Diskussion von FHI und ESYS: „Mobilitätskonzepte der Zukunft – Was tanken wir morgen?“
Im Rahmen der Berliner Langen Nacht der Wissenschaften diskutierten am 15.05.2019, moderiert von Daniela Niethammer (acatech, ESYS) vier Wissenschaftler und ein Politiker in einem Podiumszelt am Dahlemer Fritz-Haber-Institut der Max-Planck-Gesellschaft miteinander und mit dem Publikum. Themen waren vor allem: Welche neue Mobilität wollen wir? Soll man den Verbrennungsmotor so schnell wie möglich verbieten? Wie steht es um die Biomasse? Wie gehen wir mit den explodierenden Flugzahlen um? Wie entrümpeln wir den überregulierten Energiesektor?
Prof. Robert Schlögl, Fritz-Haber-Institut der MPG und Energiebeauftragter der Max-Planck-Gesellschaft, mahnte zu Beginn dazu, nicht nur die persönliche Mobilität zu bedenken, sondern auch den Transport von Waren – das sei schwer mit Elektroantrieb umsetzbar, ebenso wenig wie große Baumaschinen. Sein Plädoyer für den Verbrenner begründete er so: „Bei der Energiewende müssen wir so viel neu machen. Daher sollten wir mehr von dem nutzen, was es schon gibt.“ Wir müssten mehr über synthetische Kraftstoffe (Designer oder E-Fuels, siehe: solarify.eu/alternative-kraftstoffe-synthetische-treibstoffe-desinger-fuels-e-fuels) nachdenken, für die sei die Infrastruktur bereits vorhanden und man könne die gegenwärtigen Motoren verwenden. Schlögl wies anschließend darauf hin, dass schon sehr viel Geld in den Verbrenner investiert worden sei; das solle man nicht missachten. Er plädierte daher für die Eins-zu-Eins-Verwendung von synthetischen Kraftstoffen; die würden quasi rückstandsfrei verbrennen.
„Zu viele Autos“
TU-Prof. Felix Creutzig, Leitautor des Kapitels „Transport“ im Fünften Sachstandsbericht des IPCC, MCC-Mitglied, brach eine Lanze für die Elektromobiität: Elektroautos seien fast wettbewerbsfähig, nur die Batterien seien noch zu teuer. „Aber generell müssen wir weniger Autos nutzen, mehr teilen ist nämlich sowohl wirtschaftlicher als auch umweltschonend.“ Insgesamt hätten wir einfach zu viele Autos auf den Straßen, gleich mit welchem Antrieb sie führen.
Berit Erlach, acatech und Energiesysteme der Zukunft (ESYS) stellte fest, Elektroantrieb sei am effizientesten, brauche aber Speicher, bzw.
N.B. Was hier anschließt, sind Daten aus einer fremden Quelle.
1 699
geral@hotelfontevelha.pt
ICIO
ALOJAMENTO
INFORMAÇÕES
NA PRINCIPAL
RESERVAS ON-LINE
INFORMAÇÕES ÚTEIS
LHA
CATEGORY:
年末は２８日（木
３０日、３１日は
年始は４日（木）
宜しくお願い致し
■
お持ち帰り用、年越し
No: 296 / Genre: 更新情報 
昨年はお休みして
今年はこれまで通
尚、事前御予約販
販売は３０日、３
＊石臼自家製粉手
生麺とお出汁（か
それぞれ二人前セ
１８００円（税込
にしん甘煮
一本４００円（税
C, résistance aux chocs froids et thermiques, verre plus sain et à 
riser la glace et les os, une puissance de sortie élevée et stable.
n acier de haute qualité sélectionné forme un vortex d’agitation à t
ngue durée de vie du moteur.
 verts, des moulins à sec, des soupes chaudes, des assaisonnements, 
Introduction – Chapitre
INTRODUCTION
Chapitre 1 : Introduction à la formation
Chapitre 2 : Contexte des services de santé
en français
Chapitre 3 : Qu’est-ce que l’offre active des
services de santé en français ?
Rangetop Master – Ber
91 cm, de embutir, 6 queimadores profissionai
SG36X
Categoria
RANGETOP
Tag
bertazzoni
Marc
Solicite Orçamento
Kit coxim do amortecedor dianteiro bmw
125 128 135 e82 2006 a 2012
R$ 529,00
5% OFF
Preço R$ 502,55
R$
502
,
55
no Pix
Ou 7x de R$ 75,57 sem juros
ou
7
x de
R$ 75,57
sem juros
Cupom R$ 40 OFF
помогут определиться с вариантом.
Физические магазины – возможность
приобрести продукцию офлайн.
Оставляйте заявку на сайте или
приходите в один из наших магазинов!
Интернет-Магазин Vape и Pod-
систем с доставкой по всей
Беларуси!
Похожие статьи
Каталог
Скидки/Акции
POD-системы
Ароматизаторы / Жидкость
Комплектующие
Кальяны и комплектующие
Batterien. Die Synthetischen könne man ebenso wie Wasserstoff auch importieren, wenn man sie in Weltgegenden mit größerer Sonneneinstrahlung, etwa Wüsten, mit Grünstrom produziere. Strom sei zwar als Antrieb am effizientesten, benötige aber Speichersysteme. Daher müsse man auch Wasserstoff als Antrieb bedenken.
„Autos stehen 94,8 Prozent der Zeit still“
Prof. Andreas Knie vom Wissenschaftszentrum Berlin für Sozialforschung, bekannte, es „gibt nichts Schöneres, als elektrisch fahren“. Schon wieder seien 2.000 neue E-Autos ins Carsharing gegangen. Des sei deshalb wichtig, weil wir im vergangenen Jahr für zwei Milliarden Euro Strom ins Ausland verkauft hätten, „weil die herrschenden Interessen es so wollen“. Knie wandte sich ausdrücklich gegen den privaten Besitz von Autos: „Die stehen 94,8 Prozent der Zeit still, wenn sie mal fahren, sind sie mit 1,008 Personen besetzt – und nach drei Jahren sind sie nur noch die Hälfte wert“.
Der FDP-Bundestagsabgeordnete (und energiepolitischer Sprecher) Prof. Martin Neumann wollte die Energiewende lieber eine Rohstoffwende genannt wissen. Es gehe um Technologie-Mix und Verbraucherverhalten, beides müsse diskutiert werden. Klar sei, dass CO2 reduziert werden müsse, „im Moment geschieht das leider nicht so“. Bis vor kurzem seien zudem Speicher wie Verbraucher angesehen worden, daher seien „sie eher so etwas wie ein Parkhaus“. Er zeigte sich zufrieden, dass in Brüssel endlich ein Bremse gelöst worden sei, und Speicher ins volatile System der Erneuerbaren integriert werden könnten.